Preheat oven to 350°F .
Secure each onion round with a wooden pick for grilling. Oil grill rack, then grill vegetables, covered, turning occasionally, until tender (6 to 8 minutes for bell peppers and zucchini; 10 to 12 minutes for onion), transferring to a bowl.
Wrap tortillas in stacks of 6 in foil and heat in oven, about 15 minutes.
Meanwhile, make pumpkin-seed salsa:
Cook chile, garlic, cumin, and pumpkin seeds in oil in a 10-inch heavy skillet over medium-high heat, stirring, until seeds pop, 4 to 5 minutes. Transfer 3 tablespoons seeds with a slotted spoon to a bowl and reserve.
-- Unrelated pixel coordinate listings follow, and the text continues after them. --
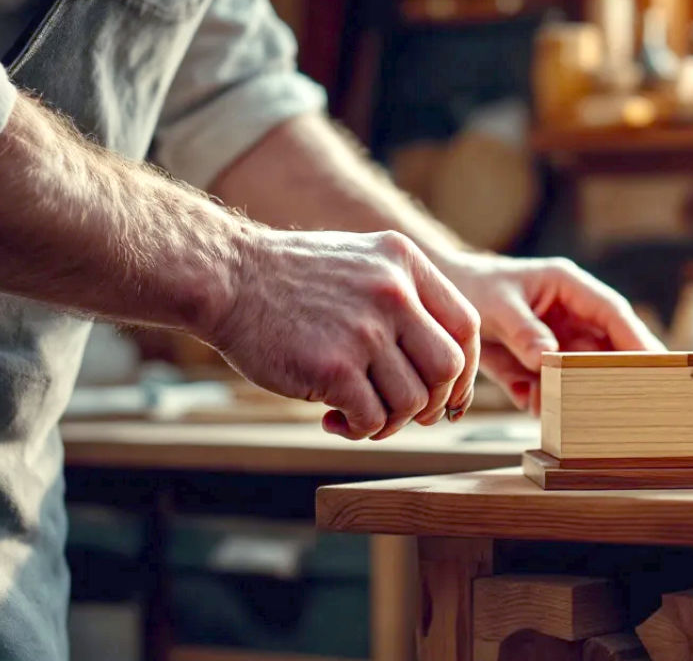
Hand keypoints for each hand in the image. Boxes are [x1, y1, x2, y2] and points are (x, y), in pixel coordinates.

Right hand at [204, 228, 479, 439]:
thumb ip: (406, 299)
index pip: (467, 325)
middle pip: (448, 367)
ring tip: (361, 416)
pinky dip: (360, 430)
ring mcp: (364, 330)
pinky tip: (334, 420)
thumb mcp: (362, 263)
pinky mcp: (333, 367)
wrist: (226, 277)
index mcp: (405, 263)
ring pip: (413, 401)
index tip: (450, 394)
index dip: (466, 370)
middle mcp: (393, 293)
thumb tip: (449, 367)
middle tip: (408, 414)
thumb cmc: (292, 280)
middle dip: (435, 402)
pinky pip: (372, 418)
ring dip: (391, 422)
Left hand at [435, 252, 663, 414]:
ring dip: (573, 393)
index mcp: (567, 287)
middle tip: (632, 400)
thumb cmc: (470, 286)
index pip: (612, 313)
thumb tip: (549, 358)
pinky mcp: (535, 366)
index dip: (636, 339)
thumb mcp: (494, 304)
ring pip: (580, 373)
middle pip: (606, 347)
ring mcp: (554, 343)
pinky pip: (549, 388)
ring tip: (557, 405)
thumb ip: (523, 330)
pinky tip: (527, 399)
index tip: (657, 364)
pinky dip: (541, 399)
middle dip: (615, 373)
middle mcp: (568, 316)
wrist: (435, 305)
Purée remaining seeds and oil with cilantro, water, and 1/2 teaspoon salt in a blender until smooth.
Make tomato salsa:
Stir together tomatoes, onion, chile, lime juice, and 1/4 teaspoon salt.
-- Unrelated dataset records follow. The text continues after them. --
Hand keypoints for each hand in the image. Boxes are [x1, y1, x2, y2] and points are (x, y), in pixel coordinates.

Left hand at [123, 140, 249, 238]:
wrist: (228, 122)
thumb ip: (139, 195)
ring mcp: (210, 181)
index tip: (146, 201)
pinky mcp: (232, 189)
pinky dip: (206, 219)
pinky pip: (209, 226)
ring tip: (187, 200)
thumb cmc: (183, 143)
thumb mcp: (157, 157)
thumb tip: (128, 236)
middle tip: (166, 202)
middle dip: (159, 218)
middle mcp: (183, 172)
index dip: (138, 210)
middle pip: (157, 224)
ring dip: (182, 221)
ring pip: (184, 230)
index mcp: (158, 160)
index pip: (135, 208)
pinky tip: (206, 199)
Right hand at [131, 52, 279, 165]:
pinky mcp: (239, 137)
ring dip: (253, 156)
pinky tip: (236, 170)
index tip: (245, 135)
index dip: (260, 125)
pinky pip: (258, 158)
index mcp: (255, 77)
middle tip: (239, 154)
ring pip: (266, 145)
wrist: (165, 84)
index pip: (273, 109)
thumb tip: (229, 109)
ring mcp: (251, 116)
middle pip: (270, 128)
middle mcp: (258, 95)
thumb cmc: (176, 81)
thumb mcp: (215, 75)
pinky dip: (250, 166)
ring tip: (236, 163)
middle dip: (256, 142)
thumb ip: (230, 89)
Assemble and fry enchiladas:
Cut vegetables into strips. Spread 2 teaspoons pumpkin-seed salsa on each warm tortilla and top with some of grilled vegetables, then roll up. Heat oil (1/2 cup) in a 12-inch heavy skillet over medium-high heat until it shimmers. Fry enchiladas, seam side down first, in 2 batches, turning once, until lightly browned and heated through, about 2 minutes per batch. Transfer enchiladas to plates, then drizzle with remaining pumpkin-seed salsa and sprinkle with reserved seeds and cheese. Serve with tomato salsa.